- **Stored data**
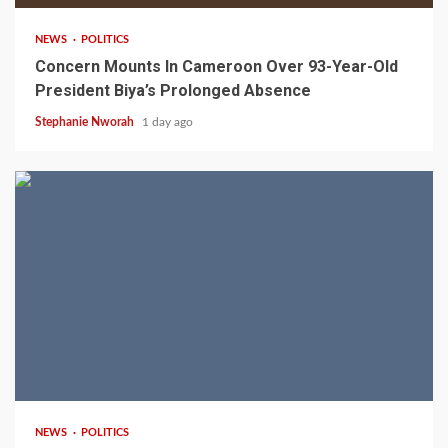
NEWS
POLITICS
Concern Mounts In Cameroon Over 93-Year-Old
President Biya’s Prolonged Absence
Stephanie Nworah
1 day ago
2 min read
NEWS
POLITICS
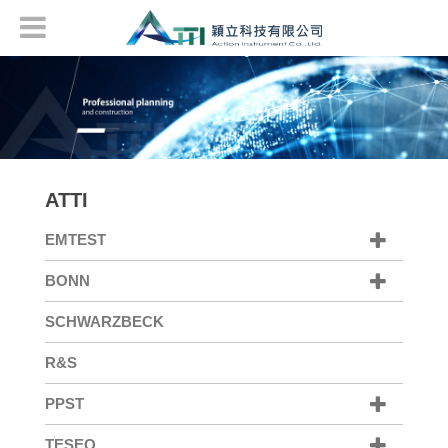
ATTI
EMTEST
BONN
SCHWARZBECK
R&S
PPST
TESEQ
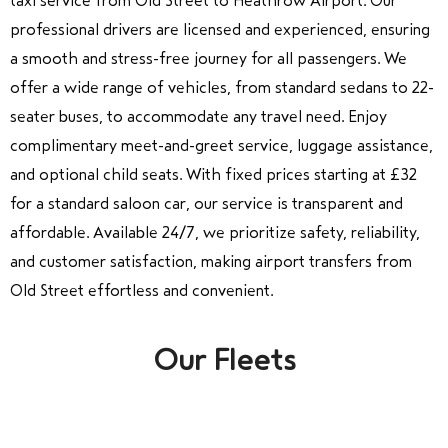
taxi service from Old Street to Heathrow Airport. Our
professional drivers are licensed and experienced, ensuring
a smooth and stress-free journey for all passengers. We
offer a wide range of vehicles, from standard sedans to 22-
seater buses, to accommodate any travel need. Enjoy
complimentary meet-and-greet service, luggage assistance,
and optional child seats. With fixed prices starting at £32
for a standard saloon car, our service is transparent and
affordable. Available 24/7, we prioritize safety, reliability,
and customer satisfaction, making airport transfers from
Old Street effortless and convenient.
Our Fleets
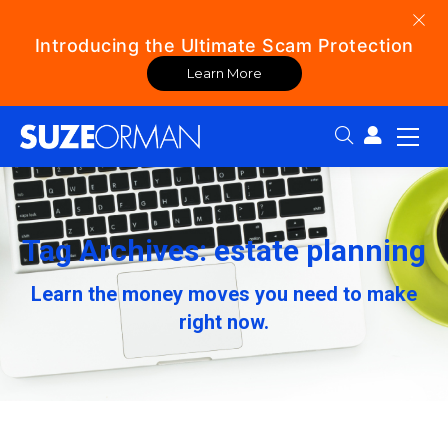
Introducing the Ultimate Scam Protection
Learn More
Search:
Tag Archives: estate planning
Learn the money moves you need to make
right now.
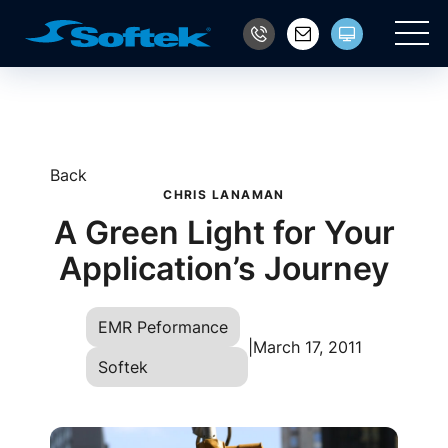
Main
Back
CHRIS LANAMAN
A Green Light for Your
Application’s Journey
EMR Peformance
|
March 17, 2011
Softek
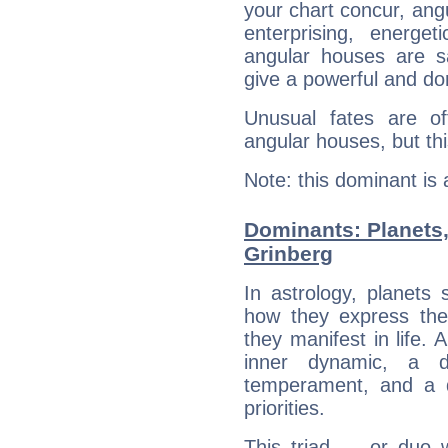
your chart concur, ang
enterprising, energe
angular houses are s
give a powerful and do
Unusual fates are o
angular houses, but this
Note: this dominant is
Dominants: Planets
Grinberg
In astrology, planets
how they express th
they manifest in life. 
inner dynamic, a do
temperament, and a d
priorities.
This triad — or duo 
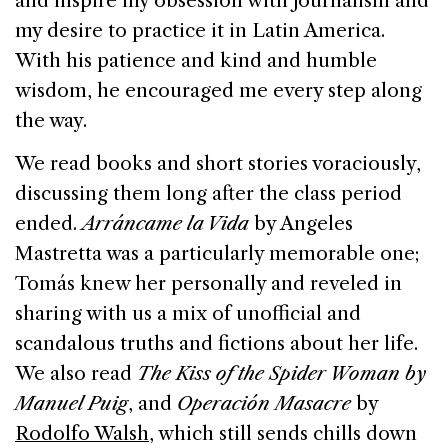
and inspire my obsession with journalism and
my desire to practice it in
Latin America
.
With his patience and kind and humble
wisdom, he encouraged me every step along
the way.
We read books and short stories voraciously,
discussing them long after the class period
ended.
Arráncame la Vida
by Angeles
Mastretta was a particularly memorable one;
Tomás knew her personally and reveled in
sharing with us a mix of unofficial and
scandalous truths and fictions about her life.
We also read
The Kiss of the Spider Woman by
Manuel Puig
, and
Operación Masacre
by
Rodolfo Walsh
, which still sends chills down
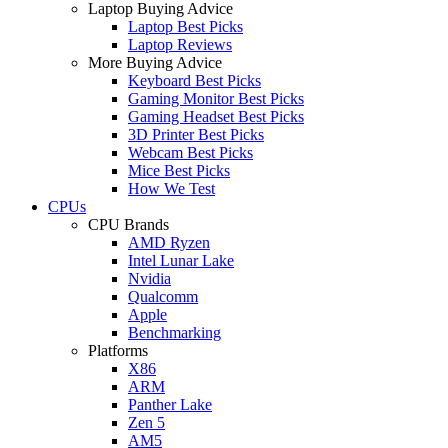
Laptop Buying Advice
Laptop Best Picks
Laptop Reviews
More Buying Advice
Keyboard Best Picks
Gaming Monitor Best Picks
Gaming Headset Best Picks
3D Printer Best Picks
Webcam Best Picks
Mice Best Picks
How We Test
CPUs
CPU Brands
AMD Ryzen
Intel Lunar Lake
Nvidia
Qualcomm
Apple
Benchmarking
Platforms
X86
ARM
Panther Lake
Zen 5
AM5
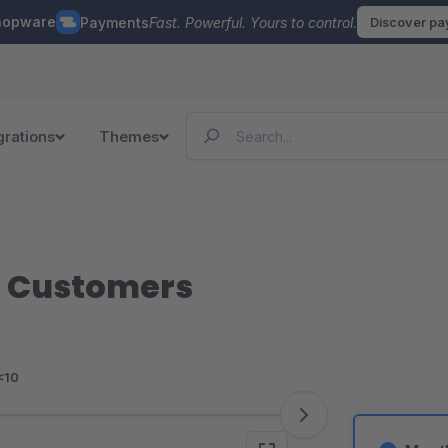
hopware
Payments
Fast. Powerful. Yours to control.
Discover p
grations
Themes
ur Customers
<10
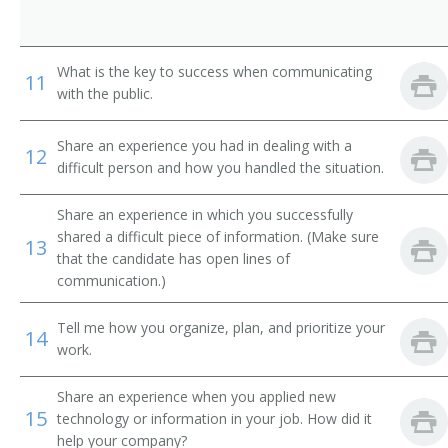
Behavioral Sciences Department Chair
Biology Department Chair
What is the key to success when communicating
11
with the public.
Business Dean
Share an experience you had in dealing with a
Business Division Chair
12
difficult person and how you handled the situation.
Business Manager
Share an experience in which you successfully
shared a difficult piece of information. (Make sure
Business Services Director
13
that the candidate has open lines of
communication.)
Business Services Vice President
Tell me how you organize, plan, and prioritize your
14
Campus Administrator
work.
Campus Dean
Share an experience when you applied new
15
technology or information in your job. How did it
Campus Director
help your company?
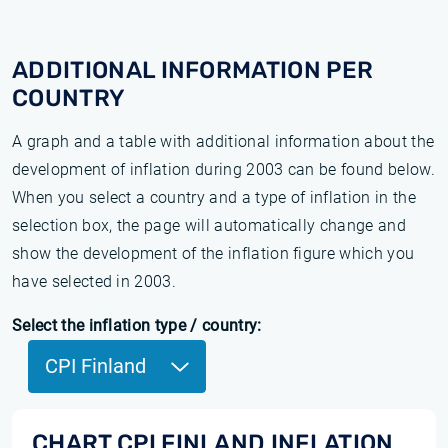
ADDITIONAL INFORMATION PER
COUNTRY
A graph and a table with additional information about the
development of inflation during 2003 can be found below.
When you select a country and a type of inflation in the
selection box, the page will automatically change and
show the development of the inflation figure which you
have selected in 2003.
Select the inflation type / country:
CPI Finland
CHART CPI FINLAND INFLATION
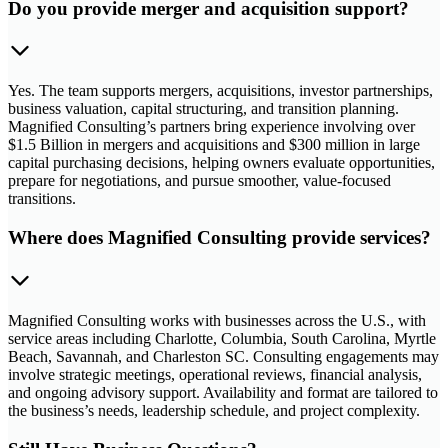
Do you provide merger and acquisition support?
Yes. The team supports mergers, acquisitions, investor partnerships,
business valuation, capital structuring, and transition planning.
Magnified Consulting’s partners bring experience involving over
$1.5 Billion in mergers and acquisitions and $300 million in large
capital purchasing decisions, helping owners evaluate opportunities,
prepare for negotiations, and pursue smoother, value-focused
transitions.
Where does Magnified Consulting provide services?
Magnified Consulting works with businesses across the U.S., with
service areas including Charlotte, Columbia, South Carolina, Myrtle
Beach, Savannah, and Charleston SC. Consulting engagements may
involve strategic meetings, operational reviews, financial analysis,
and ongoing advisory support. Availability and format are tailored to
the business’s needs, leadership schedule, and project complexity.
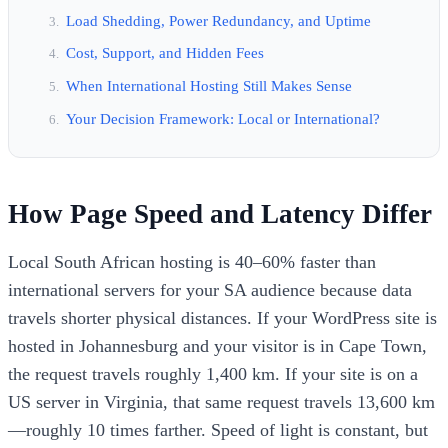
Load Shedding, Power Redundancy, and Uptime
Cost, Support, and Hidden Fees
When International Hosting Still Makes Sense
Your Decision Framework: Local or International?
How Page Speed and Latency Differ
Local South African hosting is 40–60% faster than
international servers for your SA audience because data
travels shorter physical distances. If your WordPress site is
hosted in Johannesburg and your visitor is in Cape Town,
the request travels roughly 1,400 km. If your site is on a
US server in Virginia, that same request travels 13,600 km
—roughly 10 times farther. Speed of light is constant, but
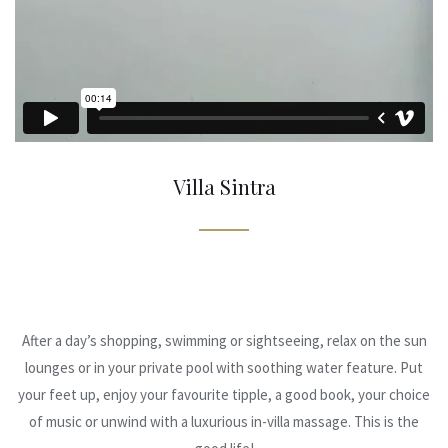
Villa Sintra
After a day’s shopping, swimming or sightseeing, relax on the sun
lounges or in your private pool with soothing water feature. Put
your feet up, enjoy your favourite tipple, a good book, your choice
of music or unwind with a luxurious in-villa massage. This is the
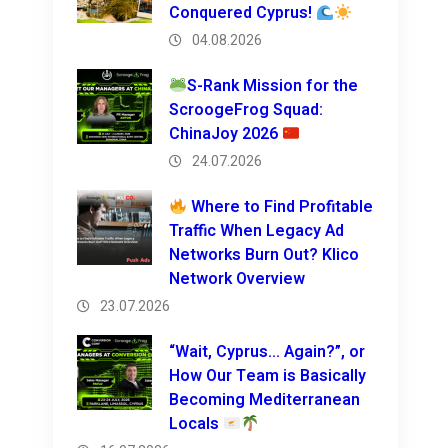
Conquered Cyprus!
04.08.2026
S-Rank Mission for the
ScroogeFrog Squad:
ChinaJoy 2026
24.07.2026
Where to Find Profitable
Traffic When Legacy Ad
Networks Burn Out? Klico
Network Overview
23.07.2026
“Wait, Cyprus… Again?”, or
How Our Team is Basically
Becoming Mediterranean
Locals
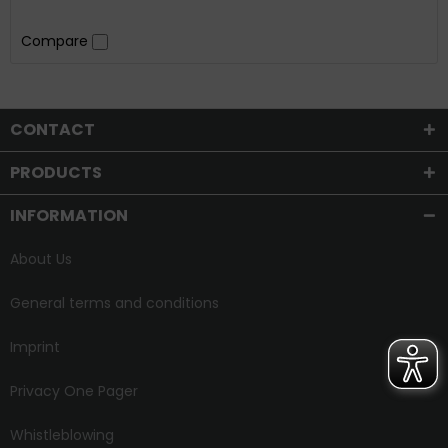
Compare
CONTACT
PRODUCTS
INFORMATION
About Us
General terms and conditions
Imprint
Privacy One Pager
Whistleblowing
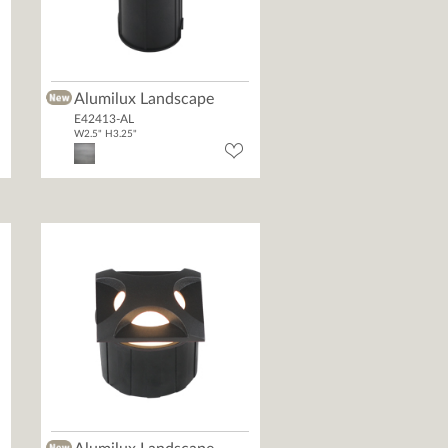
Alumilux Landscape
E42413-AL
W2.5" H3.25"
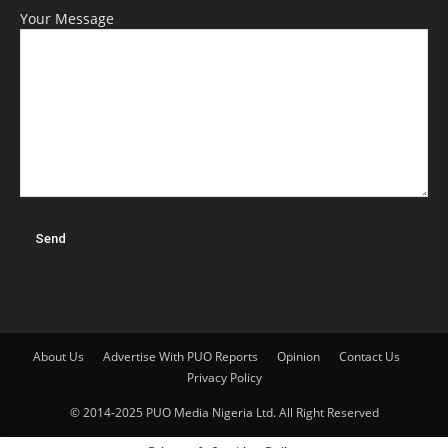
Your Message
About Us
Advertise With PUO Reports
Opinion
Contact Us
Privacy Policy
© 2014-2025 PUO Media Nigeria Ltd. All Right Reserved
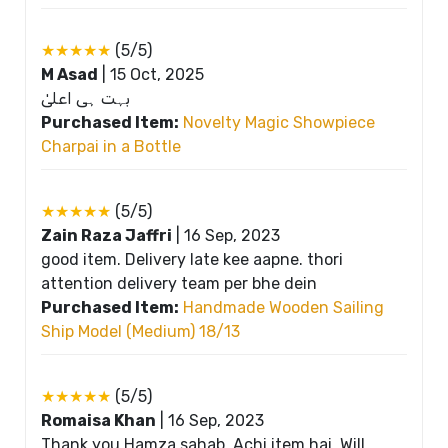
★★★★★
(5/5)
M Asad
|
15 Oct, 2025
بہت ہی اعلیٰ
Purchased Item:
Novelty Magic Showpiece
Charpai in a Bottle
★★★★★
(5/5)
Zain Raza Jaffri
|
16 Sep, 2023
good item. Delivery late kee aapne. thori
attention delivery team per bhe dein
Purchased Item:
Handmade Wooden Sailing
Ship Model (Medium) 18/13
★★★★★
(5/5)
Romaisa Khan
|
16 Sep, 2023
Thank you Hamza sahab, Achi item hai. Will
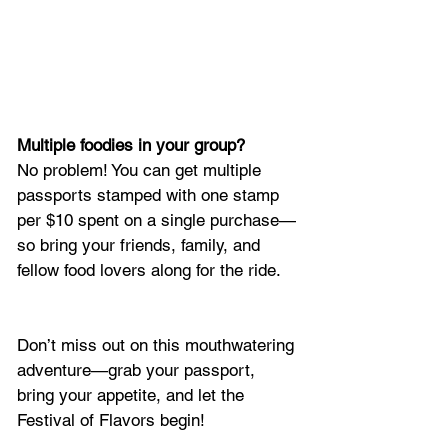
Multiple foodies in your group?
No problem! You can get multiple 
passports stamped with one stamp 
per $10 spent on a single purchase—
so bring your friends, family, and 
fellow food lovers along for the ride.
Don’t miss out on this mouthwatering 
adventure—grab your passport, 
bring your appetite, and let the 
Festival of Flavors begin!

- **Exercise objective**
Above are the records; return the lines in them from the one with "Your Message" to the one with "attention delivery team per bhe dein", inclusive, exactly and without images.

- **Expected output**
Your Message
About Us
Advertise With PUO Reports
Opinion
Contact Us
Privacy Policy
© 2014-2025 PUO Media Nigeria Ltd. All Right Reserved
★★★★★
(5/5)
M Asad
|
15 Oct, 2025
بہت ہی اعلیٰ
Purchased Item:
Novelty Magic Showpiece
Charpai in a Bottle
★★★★★
(5/5)
Zain Raza Jaffri
|
16 Sep, 2023
good item. Delivery late kee aapne. thori
attention delivery team per bhe dein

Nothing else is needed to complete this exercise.